As the title suggests, this book is of primary interest to Tibetophiles. Those intrigued by a mysterious land which sits in the sky and seems to effortlessly generate myths. French addresses this issue from the off, referring to the line from an obscure and second rate British poet called Henry Newbolt, who, in 1904, wrote a poem which coined the phrase: "the mind's Tibet". Writing as someone who's had a fascination with Tibet all his life, he explores the way in which the myths the country generates contribute to our failure to understand the current political realities of Tibet.
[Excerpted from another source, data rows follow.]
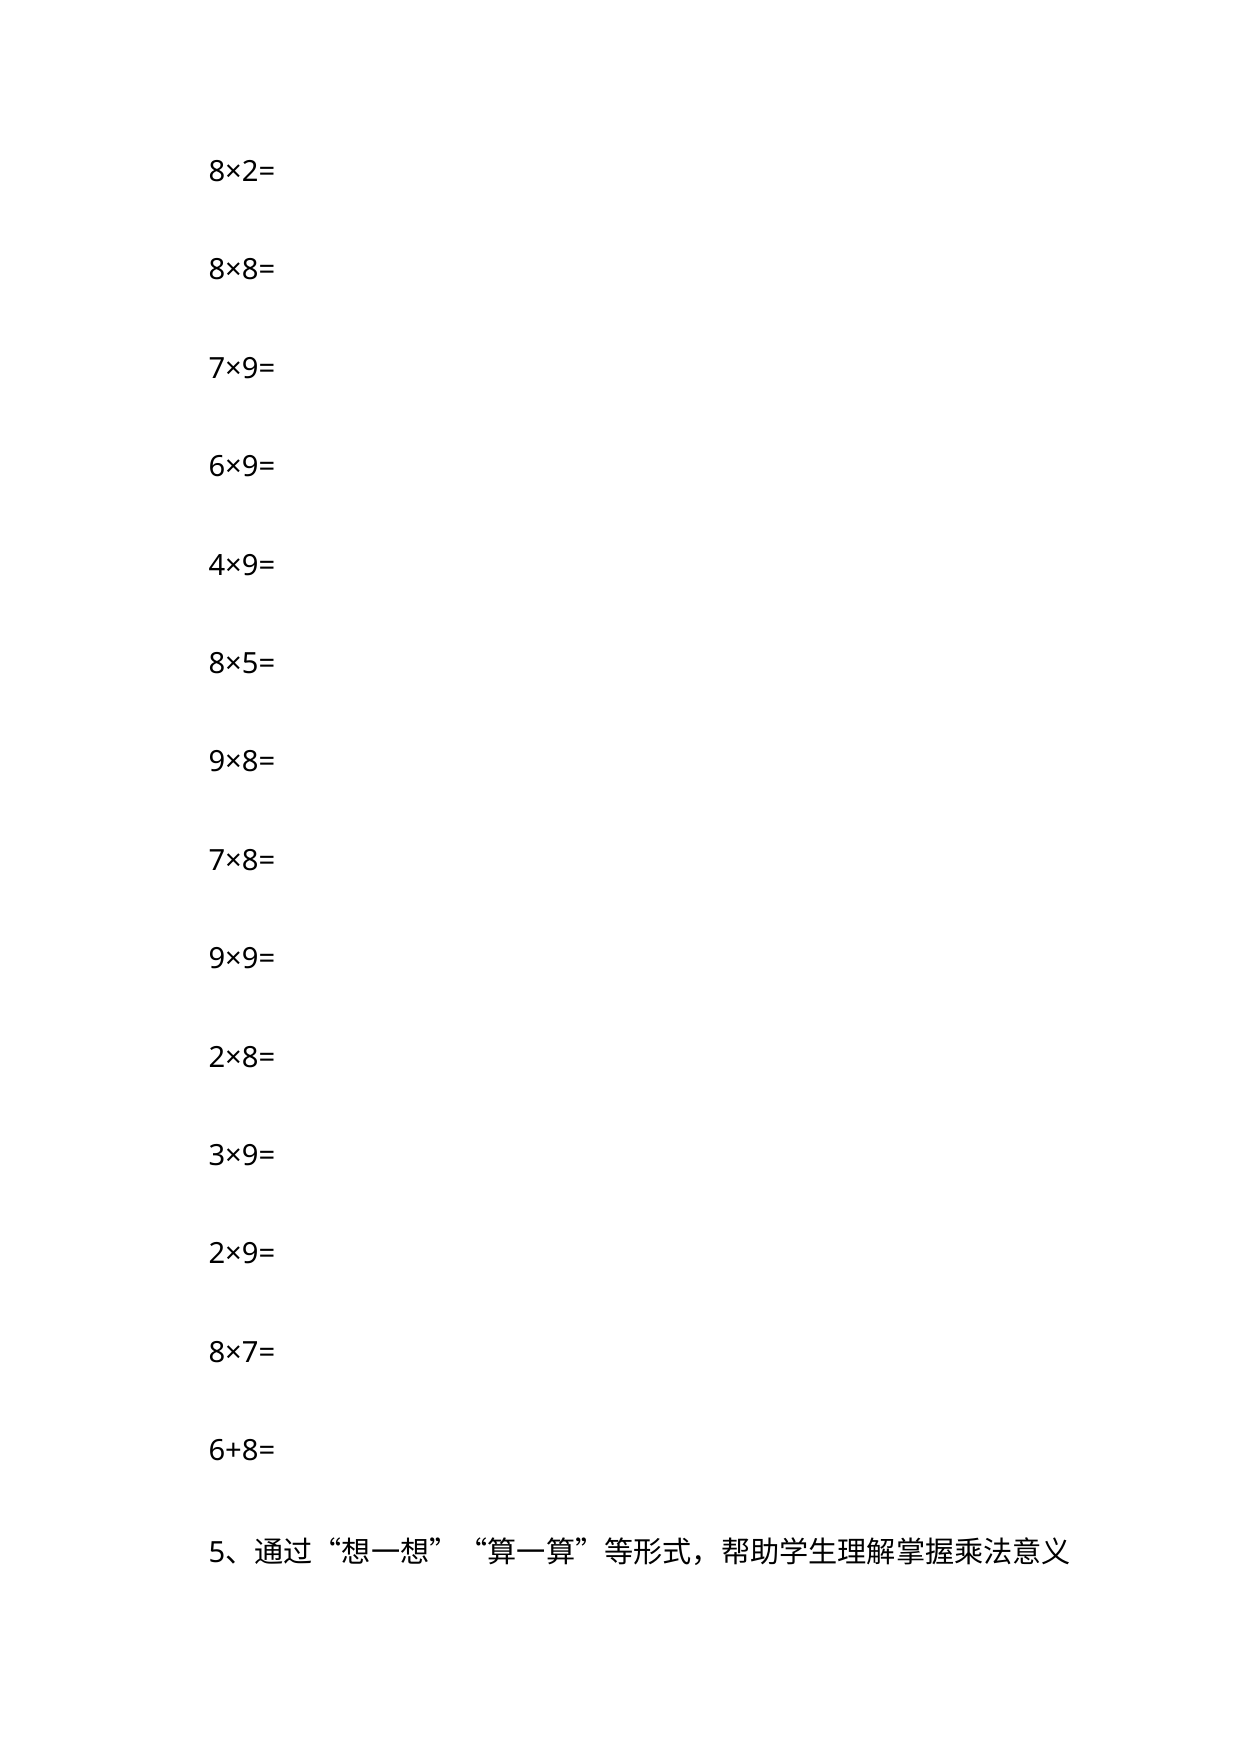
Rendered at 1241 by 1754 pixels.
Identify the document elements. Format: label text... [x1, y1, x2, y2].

text 9×8= [150, 741, 1090, 780]
text 8×7= [150, 1331, 1090, 1371]
text 9×9= [150, 937, 1090, 977]
text 2×9= [150, 1233, 1090, 1272]
text 8×5= [150, 642, 1090, 682]
text 6×9= [150, 445, 1090, 485]
text 8×2= [150, 150, 1090, 190]
text 6+8= [150, 1430, 1090, 1469]
text 8×8= [150, 248, 1090, 288]
text 4×9= [150, 544, 1090, 583]
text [150, 1528, 1090, 1571]
text 7×9= [150, 347, 1090, 387]
text 2×8= [150, 1036, 1090, 1076]
text 3×9= [150, 1134, 1090, 1174]
text 7×8= [150, 839, 1090, 879]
The book is framed around a journey which French took at the start of the twenty first century into Tibet. With a raft of contacts and a grasp of the necessary languages, he succeeds in travelling alone through the country, escaping the usual attentions of the Chinese state guides. In his travels he meets peasant horsemen, former political leaders, prostitutes, lorry drivers, state apparatchiks and the Dalai Lama. The book is full of French's encyclopaedic knowledge of Tibet history, myths and customs, but it comes alive when he meets real people who are searching for a way to live under the cement umbrella of Chinese rule. In so doing he obtains an accurate picture of events which lead up to the Chinese invasion and the brutal repression which followed it through the sixties and seventies, a repression intricately connected with China's own history.
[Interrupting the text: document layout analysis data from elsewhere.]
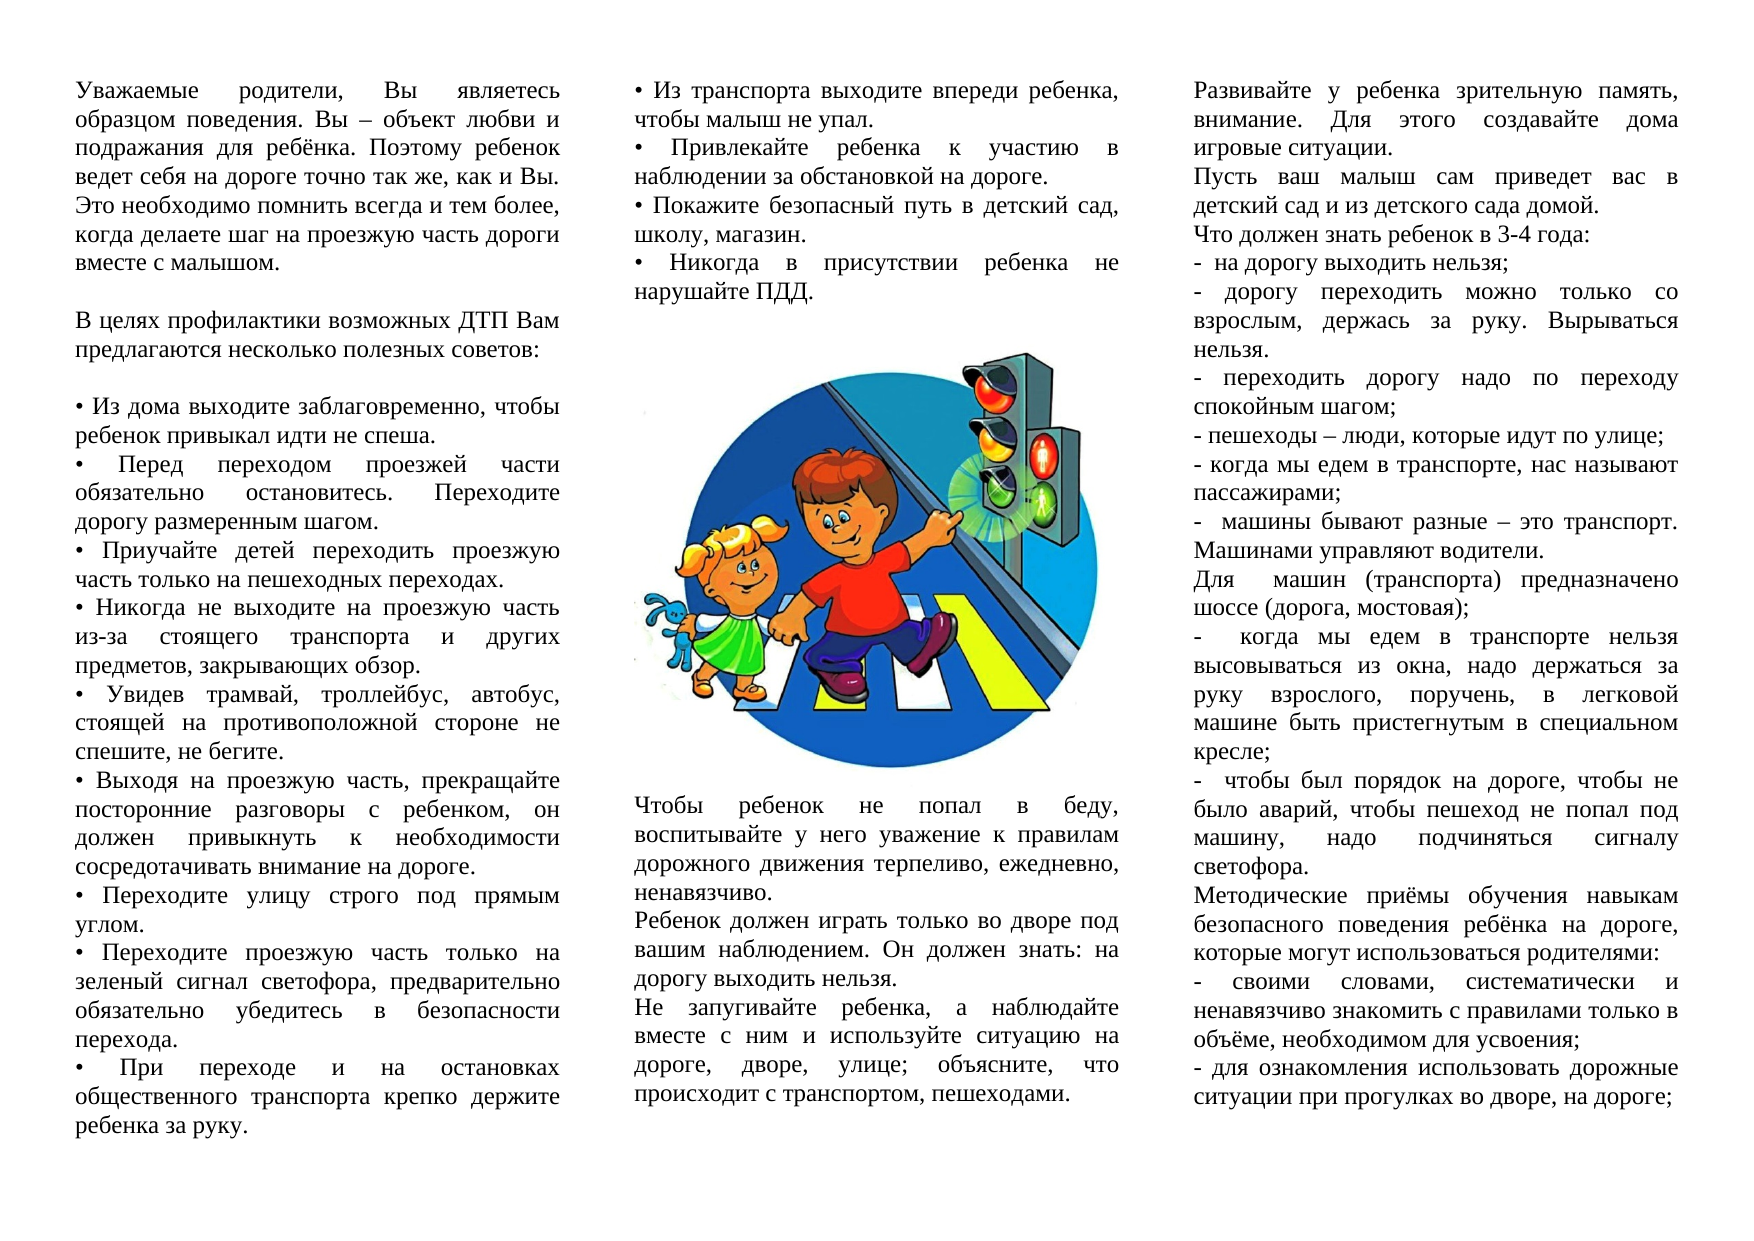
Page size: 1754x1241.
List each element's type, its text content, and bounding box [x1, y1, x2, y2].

text Пусть ваш малыш сам приведет вас в детский сад и из детского сада домой. [1193, 161, 1679, 219]
text • Приучайте детей переходить проезжую часть только на пешеходных переходах. [75, 535, 560, 592]
text • Перед переходом проезжей части обязательно остановитесь. Переходите дорогу размеренным шагом. [75, 449, 560, 535]
text • Выходя на проезжую часть, прекращайте посторонние разговоры с ребенком, он должен привыкнуть к необходимости сосредотачивать внимание на дороге. [75, 765, 560, 880]
text - машины бывают разные – это транспорт. Машинами управляют водители. [1193, 506, 1679, 564]
text • Переходите проезжую часть только на зеленый сигнал светофора, предварительно обязательно убедитесь в безопасности перехода. [75, 937, 560, 1052]
text • Покажите безопасный путь в детский сад, школу, магазин. [634, 190, 1119, 247]
text Что должен знать ребенок в 3-4 года: [1193, 219, 1679, 247]
text - на дорогу выходить нельзя; [1193, 247, 1679, 276]
text - своими словами, систематически и ненавязчиво знакомить с правилами только в объёме, необходимом для усвоения; [1193, 966, 1679, 1052]
text • При переходе и на остановках общественного транспорта крепко держите ребенка за руку. [75, 1052, 560, 1139]
text - когда мы едем в транспорте нельзя высовываться из окна, надо держаться за руку взрослого, поручень, в легковой машине быть пристегнутым в специальном кресле; [1193, 621, 1679, 765]
text - чтобы был порядок на дороге, чтобы не было аварий, чтобы пешеход не попал под машину, надо подчиняться сигналу светофора. [1193, 765, 1679, 880]
picture [634, 333, 1120, 791]
text - когда мы едем в транспорте, нас называют пассажирами; [1193, 449, 1679, 506]
text - переходить дорогу надо по переходу спокойным шагом; [1193, 362, 1679, 420]
text • Никогда не выходите на проезжую часть из-за стоящего транспорта и других предметов, закрывающих обзор. [75, 592, 560, 679]
text • Увидев трамвай, троллейбус, автобус, стоящей на противоположной стороне не спешите, не бегите. [75, 679, 560, 765]
text - пешеходы – люди, которые идут по улице; [1193, 420, 1679, 449]
text - дорогу переходить можно только со взрослым, держась за руку. Вырываться нельзя. [1193, 276, 1679, 362]
text Развивайте у ребенка зрительную память, внимание. Для этого создавайте дома игровые ситуации. [1193, 75, 1679, 161]
text Уважаемые родители, Вы являетесь образцом поведения. Вы – объект любви и подражания для ребёнка. Поэтому ребенок ведет себя на дороге точно так же, как и Вы. Это необходимо помнить всегда и тем более, когда делаете шаг на проезжую часть дороги вместе с малышом. [75, 75, 560, 276]
text • Из транспорта выходите впереди ребенка, чтобы малыш не упал. [634, 75, 1119, 132]
text Не запугивайте ребенка, а наблюдайте вместе с ним и используйте ситуацию на дороге, дворе, улице; объясните, что происходит с транспортом, пешеходами. [634, 992, 1119, 1107]
text Чтобы ребенок не попал в беду, воспитывайте у него уважение к правилам дорожного движения терпеливо, ежедневно, ненавязчиво. [634, 791, 1119, 905]
text • Никогда в присутствии ребенка не нарушайте ПДД. [634, 247, 1119, 305]
text • Из дома выходите заблаговременно, чтобы ребенок привыкал идти не спеша. [75, 391, 560, 449]
text - для ознакомления использовать дорожные ситуации при прогулках во дворе, на дороге; [1193, 1052, 1679, 1110]
text В целях профилактики возможных ДТП Вам предлагаются несколько полезных советов: [75, 305, 560, 362]
text Методические приёмы обучения навыкам безопасного поведения ребёнка на дороге, которые могут использоваться родителями: [1193, 880, 1679, 966]
text • Переходите улицу строго под прямым углом. [75, 880, 560, 937]
text Ребенок должен играть только во дворе под вашим наблюдением. Он должен знать: на дорогу выходить нельзя. [634, 905, 1119, 992]
text Для машин (транспорта) предназначено шоссе (дорога, мостовая); [1193, 564, 1679, 621]
text • Привлекайте ребенка к участию в наблюдении за обстановкой на дороге. [634, 132, 1119, 190]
The book skirts over much of this history, as well as British and US involvement in the country. What French's book ends up presenting is a paradox. On the one hand there's a Tibet whose history and people have been systematically attacked by the Chinese over the course of the last fifty years. On the other is a country which remains indelibly Tibetan; a place which the march of history might scratch but will, it seems, never be able to break. Although given this book was published almost a decade ago, perhaps this is an optimistic point of view.